- **EXERCISE DESCRIPTION**
An exact reproduction of the records is required, with all images left out.

- **MATERIAL PROVIDED**
━━━━━━━━━━
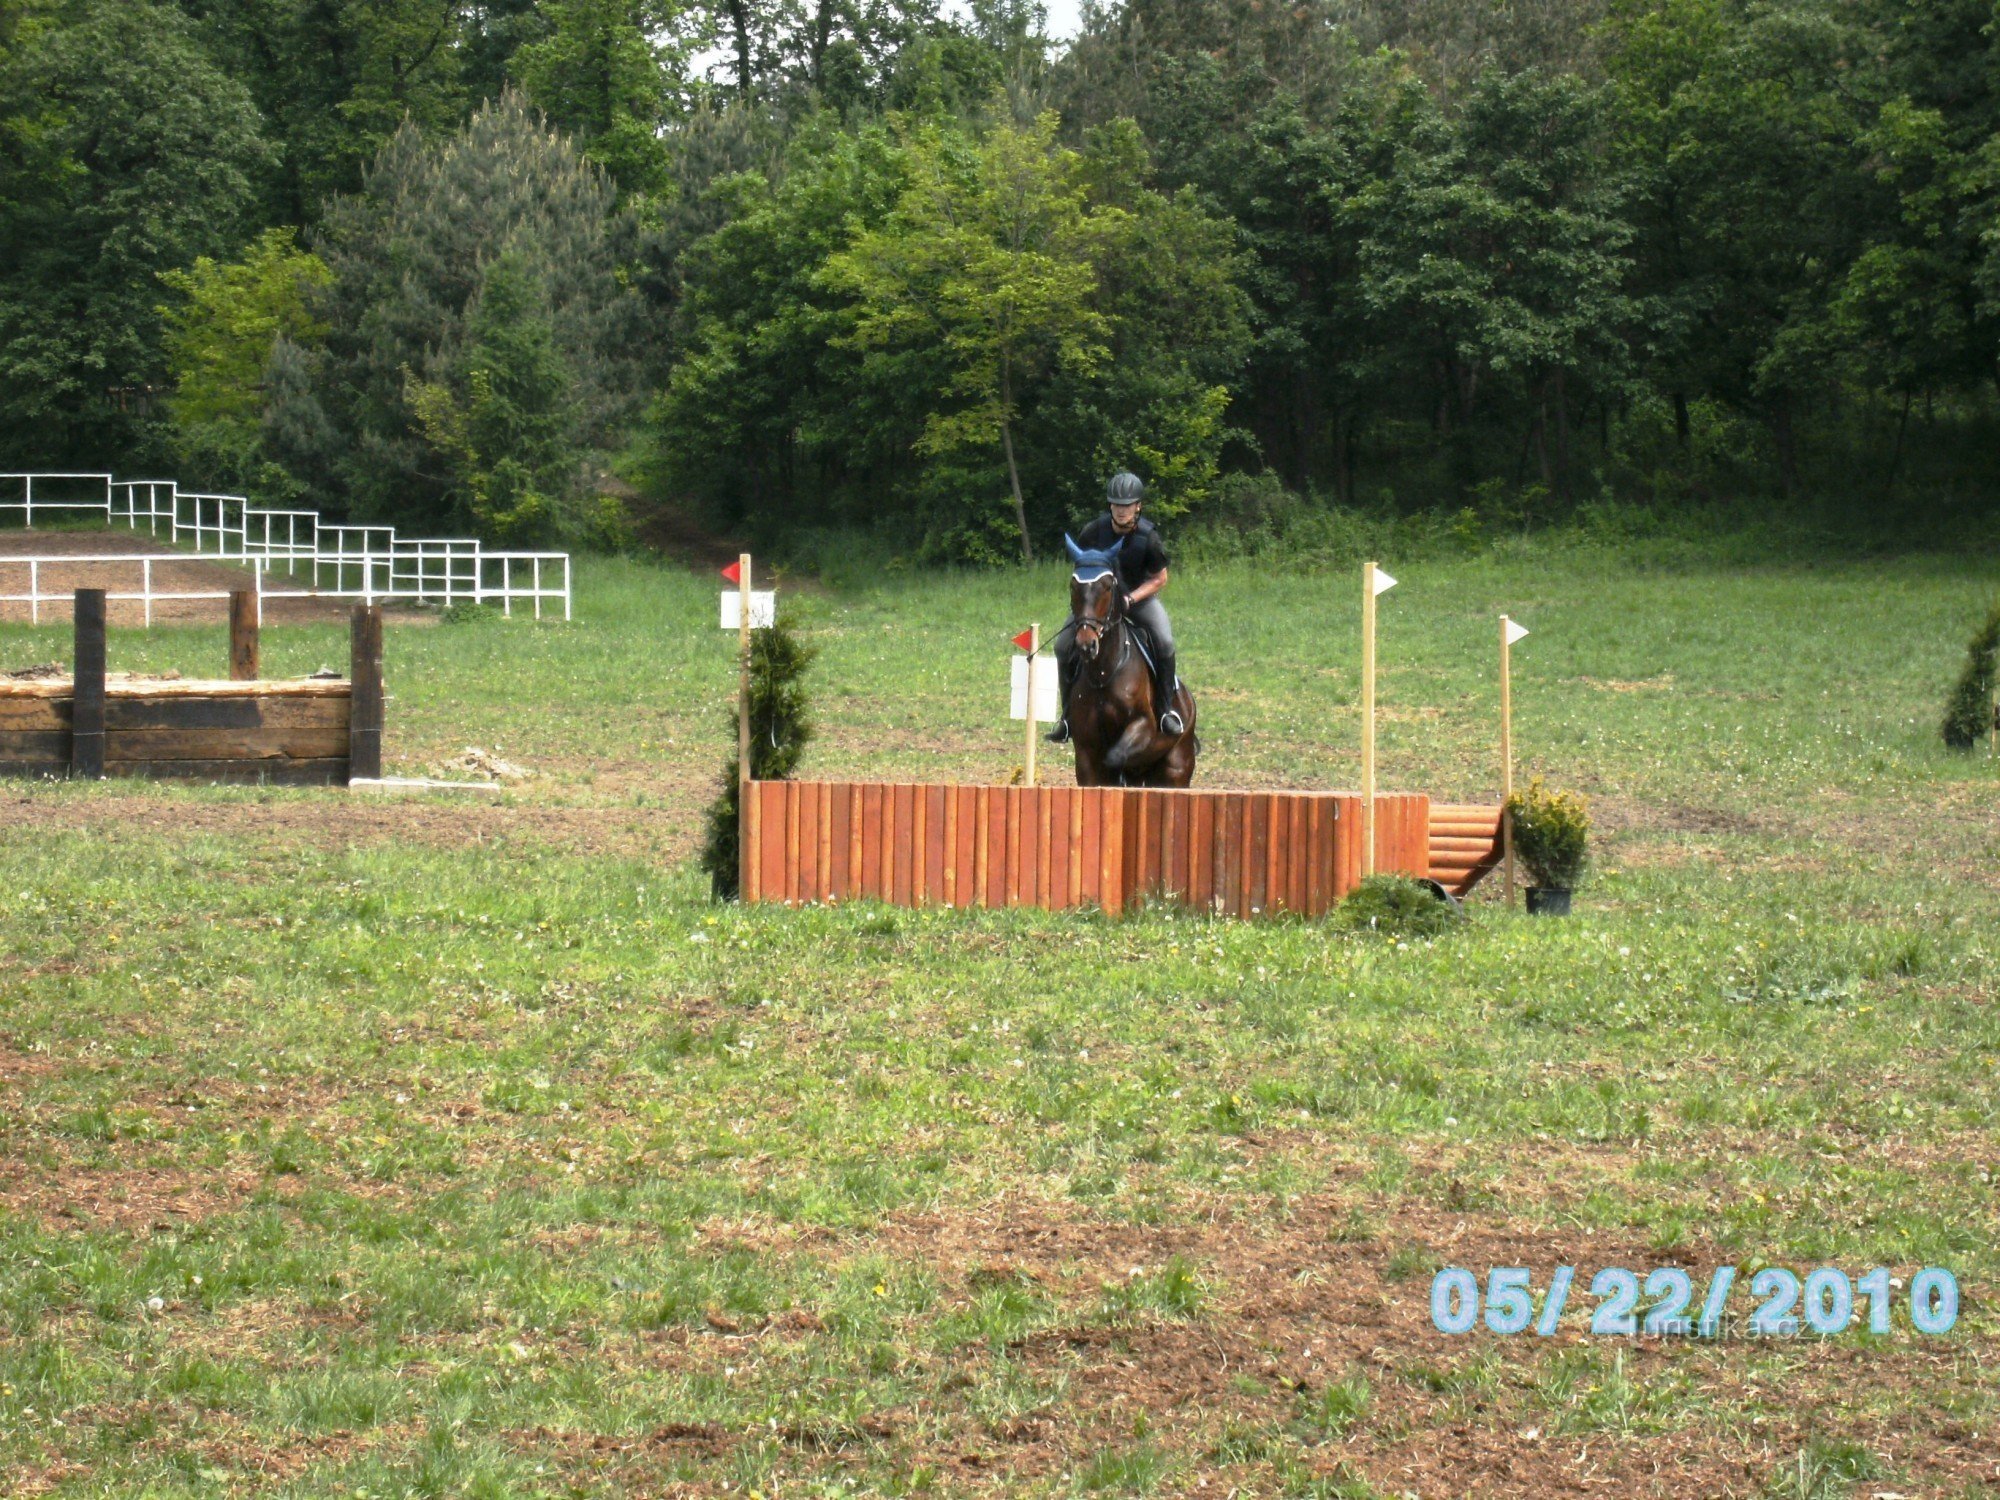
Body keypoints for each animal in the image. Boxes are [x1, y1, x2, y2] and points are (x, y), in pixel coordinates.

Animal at [1064, 536, 1200, 792]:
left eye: (1107, 586)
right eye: (1073, 586)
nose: (1086, 645)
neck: (1103, 673)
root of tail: (1189, 700)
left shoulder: (1143, 726)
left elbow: (1115, 757)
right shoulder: (1086, 751)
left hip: (1175, 770)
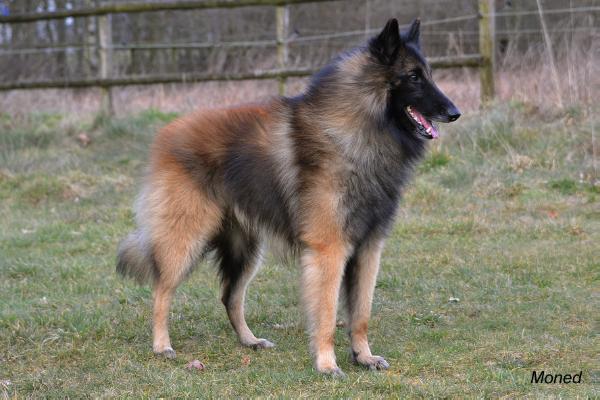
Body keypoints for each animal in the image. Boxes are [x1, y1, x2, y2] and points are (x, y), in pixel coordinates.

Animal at [119, 18, 462, 376]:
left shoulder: (369, 248)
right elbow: (327, 315)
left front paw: (364, 356)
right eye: (413, 77)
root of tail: (167, 133)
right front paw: (326, 364)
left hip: (245, 249)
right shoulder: (329, 250)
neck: (356, 132)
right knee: (162, 290)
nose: (455, 113)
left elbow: (361, 314)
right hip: (186, 237)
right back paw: (162, 345)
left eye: (429, 74)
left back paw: (250, 340)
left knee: (230, 297)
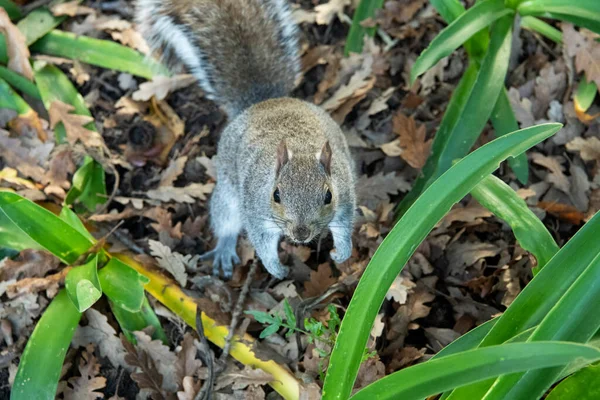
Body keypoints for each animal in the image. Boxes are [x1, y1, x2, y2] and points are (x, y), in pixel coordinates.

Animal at [136, 0, 356, 278]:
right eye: (276, 195)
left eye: (328, 196)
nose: (301, 233)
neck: (300, 149)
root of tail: (266, 102)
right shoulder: (256, 210)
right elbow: (261, 241)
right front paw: (276, 269)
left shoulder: (345, 196)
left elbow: (345, 224)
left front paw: (342, 252)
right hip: (229, 195)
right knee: (227, 221)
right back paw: (225, 249)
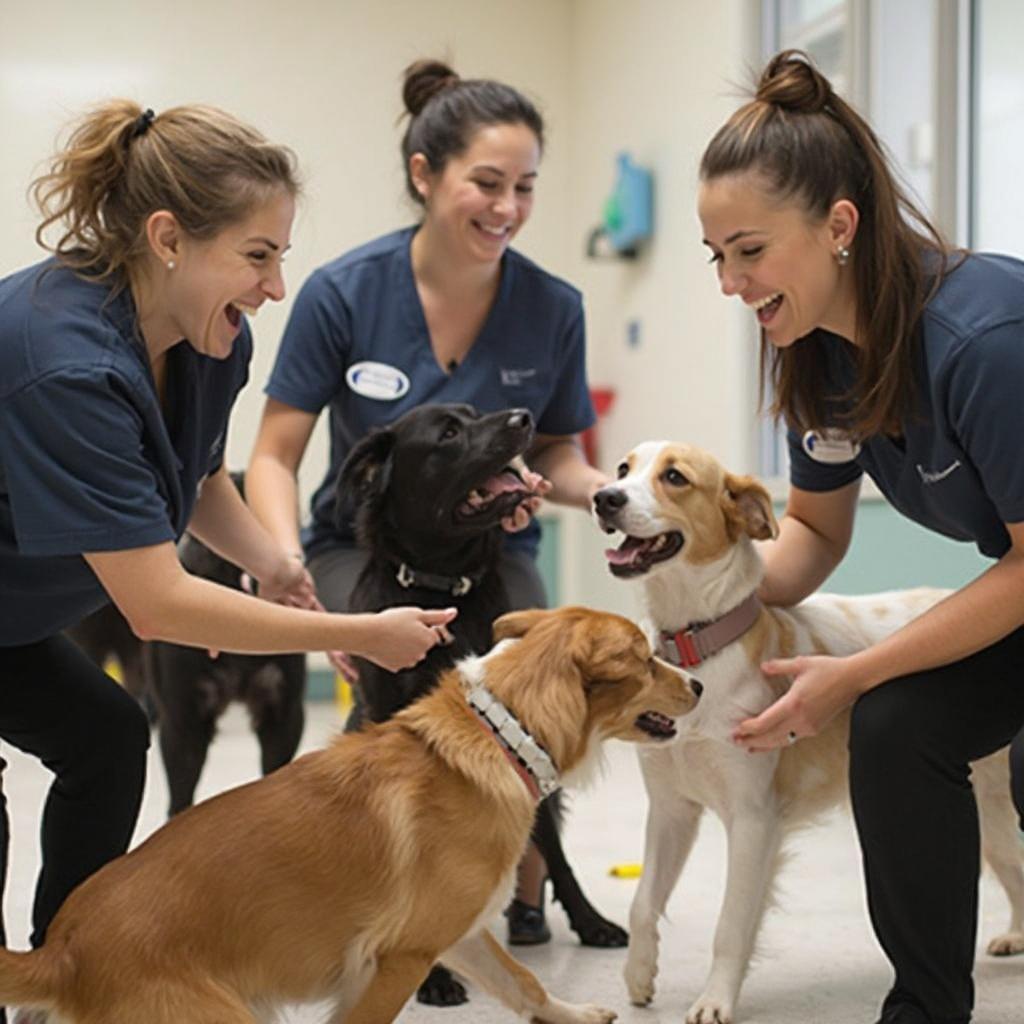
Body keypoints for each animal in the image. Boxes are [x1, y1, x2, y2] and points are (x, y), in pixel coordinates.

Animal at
━━━━━━━━━━
- **TASK ANSWER**
Body keypoints for each animal in the image. Boxes are [x1, y1, x2, y2] and points are (x, y), in pixel coordinates.

Animal at [1064, 536, 1200, 792]:
left eye: (1107, 586)
right eye: (1073, 586)
nose: (1086, 645)
neck: (1103, 673)
root of tail: (1189, 700)
left shoulder: (1143, 726)
left elbow: (1115, 757)
right shoulder: (1086, 751)
left hip: (1175, 770)
Body keypoints for each animal in the image. Boxes are [x1, y1, x2, y2] and points are (x, y), in pixel coordinates.

Animal at [119, 18, 462, 376]:
left shoulder: (369, 248)
right elbow: (327, 315)
left front paw: (364, 356)
right eye: (413, 77)
root of tail: (167, 133)
right front paw: (326, 364)
left hip: (245, 249)
right shoulder: (329, 250)
neck: (356, 132)
right knee: (162, 290)
nose: (455, 113)
left elbow: (361, 314)
right hip: (186, 237)
right back paw: (162, 345)
left eye: (429, 74)
left back paw: (250, 340)
left knee: (230, 297)
Body keypoints for each animal in the image. Boxes are [x1, y1, x2, y2] and points are (x, y), in pixel coordinates.

Animal at [136, 0, 356, 278]:
right eye: (276, 195)
left eye: (328, 196)
nose: (301, 233)
neck: (300, 149)
root of tail: (266, 102)
right shoulder: (256, 210)
right elbow: (261, 241)
right front paw: (276, 269)
left shoulder: (345, 196)
left elbow: (345, 224)
left front paw: (342, 252)
right hip: (229, 195)
right knee: (227, 221)
right back paw: (225, 249)
Body keypoints for each animal in the image. Boxes are [x1, y1, x2, y2] and points are (x, y), in pixel coordinates.

Animal at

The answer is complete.